=== Section Start ===

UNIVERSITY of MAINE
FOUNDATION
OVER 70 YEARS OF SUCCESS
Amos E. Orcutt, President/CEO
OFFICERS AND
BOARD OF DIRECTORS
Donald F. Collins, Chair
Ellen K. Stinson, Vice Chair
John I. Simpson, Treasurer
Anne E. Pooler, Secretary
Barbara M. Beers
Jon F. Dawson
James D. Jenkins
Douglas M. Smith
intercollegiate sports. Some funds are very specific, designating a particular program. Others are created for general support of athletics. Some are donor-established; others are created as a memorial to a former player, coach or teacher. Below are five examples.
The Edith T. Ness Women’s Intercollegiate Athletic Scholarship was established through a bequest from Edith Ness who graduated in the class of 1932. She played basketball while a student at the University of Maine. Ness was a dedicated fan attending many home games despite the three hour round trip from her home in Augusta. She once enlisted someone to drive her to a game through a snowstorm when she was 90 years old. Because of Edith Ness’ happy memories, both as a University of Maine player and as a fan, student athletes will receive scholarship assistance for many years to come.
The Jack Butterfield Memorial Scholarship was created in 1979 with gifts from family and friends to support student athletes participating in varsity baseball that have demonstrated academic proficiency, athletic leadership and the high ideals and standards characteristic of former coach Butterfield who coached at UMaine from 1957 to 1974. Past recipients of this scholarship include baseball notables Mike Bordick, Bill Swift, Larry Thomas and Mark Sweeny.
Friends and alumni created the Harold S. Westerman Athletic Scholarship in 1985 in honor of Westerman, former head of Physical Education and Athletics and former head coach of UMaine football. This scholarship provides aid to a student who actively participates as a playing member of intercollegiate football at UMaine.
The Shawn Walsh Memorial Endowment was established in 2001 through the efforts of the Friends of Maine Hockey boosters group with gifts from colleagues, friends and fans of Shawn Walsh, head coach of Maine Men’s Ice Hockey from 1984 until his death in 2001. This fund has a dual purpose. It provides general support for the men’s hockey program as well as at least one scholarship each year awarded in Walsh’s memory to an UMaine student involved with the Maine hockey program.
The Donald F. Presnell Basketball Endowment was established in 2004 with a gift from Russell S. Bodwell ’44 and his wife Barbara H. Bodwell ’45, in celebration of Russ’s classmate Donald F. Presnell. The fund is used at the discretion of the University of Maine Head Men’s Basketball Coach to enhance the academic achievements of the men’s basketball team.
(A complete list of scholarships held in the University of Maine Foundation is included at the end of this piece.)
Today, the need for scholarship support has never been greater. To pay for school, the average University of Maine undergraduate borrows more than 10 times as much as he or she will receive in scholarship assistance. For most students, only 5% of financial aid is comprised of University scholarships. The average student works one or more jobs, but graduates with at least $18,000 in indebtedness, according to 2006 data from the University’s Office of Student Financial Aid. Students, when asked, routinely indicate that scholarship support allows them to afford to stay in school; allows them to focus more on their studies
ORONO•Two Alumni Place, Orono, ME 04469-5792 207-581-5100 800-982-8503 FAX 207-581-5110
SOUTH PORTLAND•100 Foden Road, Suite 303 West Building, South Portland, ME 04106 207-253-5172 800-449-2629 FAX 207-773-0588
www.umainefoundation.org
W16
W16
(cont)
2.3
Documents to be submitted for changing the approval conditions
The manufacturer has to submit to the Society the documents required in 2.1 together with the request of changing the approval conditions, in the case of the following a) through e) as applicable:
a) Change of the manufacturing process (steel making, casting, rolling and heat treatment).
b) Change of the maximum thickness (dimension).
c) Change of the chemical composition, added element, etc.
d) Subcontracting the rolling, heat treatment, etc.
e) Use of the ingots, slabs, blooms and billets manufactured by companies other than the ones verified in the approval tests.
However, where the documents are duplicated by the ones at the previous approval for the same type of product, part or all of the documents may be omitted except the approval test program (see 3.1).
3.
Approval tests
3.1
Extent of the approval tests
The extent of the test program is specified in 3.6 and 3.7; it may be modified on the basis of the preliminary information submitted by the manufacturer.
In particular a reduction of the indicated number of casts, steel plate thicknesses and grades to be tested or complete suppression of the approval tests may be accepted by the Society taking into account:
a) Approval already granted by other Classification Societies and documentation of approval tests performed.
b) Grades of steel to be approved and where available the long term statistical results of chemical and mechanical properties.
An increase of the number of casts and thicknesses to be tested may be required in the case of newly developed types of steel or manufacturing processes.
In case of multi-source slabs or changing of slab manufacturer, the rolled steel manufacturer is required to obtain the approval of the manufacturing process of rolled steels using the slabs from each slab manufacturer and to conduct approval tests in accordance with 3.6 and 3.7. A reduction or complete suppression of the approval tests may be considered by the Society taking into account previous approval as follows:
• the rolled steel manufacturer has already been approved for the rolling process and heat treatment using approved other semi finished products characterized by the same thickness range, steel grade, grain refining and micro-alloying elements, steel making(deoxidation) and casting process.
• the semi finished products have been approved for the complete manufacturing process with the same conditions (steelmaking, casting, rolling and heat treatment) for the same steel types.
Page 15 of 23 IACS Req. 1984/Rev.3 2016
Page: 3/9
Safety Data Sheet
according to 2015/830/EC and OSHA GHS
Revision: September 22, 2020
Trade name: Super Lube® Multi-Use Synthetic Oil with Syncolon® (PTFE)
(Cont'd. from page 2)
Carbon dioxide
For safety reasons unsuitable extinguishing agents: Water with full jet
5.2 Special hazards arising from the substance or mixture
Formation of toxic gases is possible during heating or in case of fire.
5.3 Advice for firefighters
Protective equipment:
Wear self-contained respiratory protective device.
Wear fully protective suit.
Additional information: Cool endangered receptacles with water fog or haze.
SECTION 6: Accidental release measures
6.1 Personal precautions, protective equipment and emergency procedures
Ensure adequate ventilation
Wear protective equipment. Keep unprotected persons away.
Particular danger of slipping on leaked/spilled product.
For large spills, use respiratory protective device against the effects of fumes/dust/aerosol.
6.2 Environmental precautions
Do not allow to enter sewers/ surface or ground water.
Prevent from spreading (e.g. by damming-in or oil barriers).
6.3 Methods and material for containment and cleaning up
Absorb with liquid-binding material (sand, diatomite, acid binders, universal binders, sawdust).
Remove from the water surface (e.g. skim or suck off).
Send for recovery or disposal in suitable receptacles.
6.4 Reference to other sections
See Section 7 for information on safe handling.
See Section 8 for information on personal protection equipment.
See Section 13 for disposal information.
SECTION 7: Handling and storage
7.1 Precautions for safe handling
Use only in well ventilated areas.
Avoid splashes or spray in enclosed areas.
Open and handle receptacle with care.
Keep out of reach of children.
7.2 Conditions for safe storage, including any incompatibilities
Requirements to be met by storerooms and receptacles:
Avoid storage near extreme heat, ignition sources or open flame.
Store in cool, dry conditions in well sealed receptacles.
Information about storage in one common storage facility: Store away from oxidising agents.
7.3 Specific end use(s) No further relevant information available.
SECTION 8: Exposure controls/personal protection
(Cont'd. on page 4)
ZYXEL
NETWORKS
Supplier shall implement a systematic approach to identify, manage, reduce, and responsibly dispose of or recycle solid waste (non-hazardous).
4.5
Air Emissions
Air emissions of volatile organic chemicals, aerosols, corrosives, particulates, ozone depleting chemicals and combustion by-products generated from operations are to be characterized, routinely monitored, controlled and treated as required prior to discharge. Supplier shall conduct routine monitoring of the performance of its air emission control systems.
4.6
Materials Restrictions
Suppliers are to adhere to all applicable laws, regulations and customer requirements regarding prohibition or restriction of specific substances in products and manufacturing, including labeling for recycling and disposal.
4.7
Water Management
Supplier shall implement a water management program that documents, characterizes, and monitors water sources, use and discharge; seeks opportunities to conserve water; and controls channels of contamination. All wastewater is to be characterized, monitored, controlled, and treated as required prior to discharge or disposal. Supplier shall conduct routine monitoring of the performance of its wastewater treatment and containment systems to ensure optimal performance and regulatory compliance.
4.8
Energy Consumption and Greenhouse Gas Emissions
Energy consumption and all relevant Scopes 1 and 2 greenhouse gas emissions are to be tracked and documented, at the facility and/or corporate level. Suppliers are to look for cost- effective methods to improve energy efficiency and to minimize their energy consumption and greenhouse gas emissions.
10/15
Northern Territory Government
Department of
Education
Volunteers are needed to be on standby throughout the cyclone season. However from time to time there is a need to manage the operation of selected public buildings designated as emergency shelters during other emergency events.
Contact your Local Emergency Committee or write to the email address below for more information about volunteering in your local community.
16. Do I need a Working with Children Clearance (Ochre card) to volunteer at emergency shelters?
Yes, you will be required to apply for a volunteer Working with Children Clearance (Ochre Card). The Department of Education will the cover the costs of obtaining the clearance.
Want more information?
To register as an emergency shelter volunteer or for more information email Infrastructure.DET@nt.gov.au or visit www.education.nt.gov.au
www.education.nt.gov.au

=== Section End ===

(ASSIGNED TASK): Give the lines of the material above again, exactly, from its first line through the line that contains "Friends and alumni" and no further.

(ANSWER TO THE PROBLEM):
UNIVERSITY of MAINE
FOUNDATION
OVER 70 YEARS OF SUCCESS
Amos E. Orcutt, President/CEO
OFFICERS AND
BOARD OF DIRECTORS
Donald F. Collins, Chair
Ellen K. Stinson, Vice Chair
John I. Simpson, Treasurer
Anne E. Pooler, Secretary
Barbara M. Beers
Jon F. Dawson
James D. Jenkins
Douglas M. Smith
intercollegiate sports. Some funds are very specific, designating a particular program. Others are created for general support of athletics. Some are donor-established; others are created as a memorial to a former player, coach or teacher. Below are five examples.
The Edith T. Ness Women’s Intercollegiate Athletic Scholarship was established through a bequest from Edith Ness who graduated in the class of 1932. She played basketball while a student at the University of Maine. Ness was a dedicated fan attending many home games despite the three hour round trip from her home in Augusta. She once enlisted someone to drive her to a game through a snowstorm when she was 90 years old. Because of Edith Ness’ happy memories, both as a University of Maine player and as a fan, student athletes will receive scholarship assistance for many years to come.
The Jack Butterfield Memorial Scholarship was created in 1979 with gifts from family and friends to support student athletes participating in varsity baseball that have demonstrated academic proficiency, athletic leadership and the high ideals and standards characteristic of former coach Butterfield who coached at UMaine from 1957 to 1974. Past recipients of this scholarship include baseball notables Mike Bordick, Bill Swift, Larry Thomas and Mark Sweeny.
Friends and alumni created the Harold S. Westerman Athletic Scholarship in 1985 in honor of Westerman, former head of Physical Education and Athletics and former head coach of UMaine football. This scholarship provides aid to a student who actively participates as a playing member of intercollegiate football at UMaine.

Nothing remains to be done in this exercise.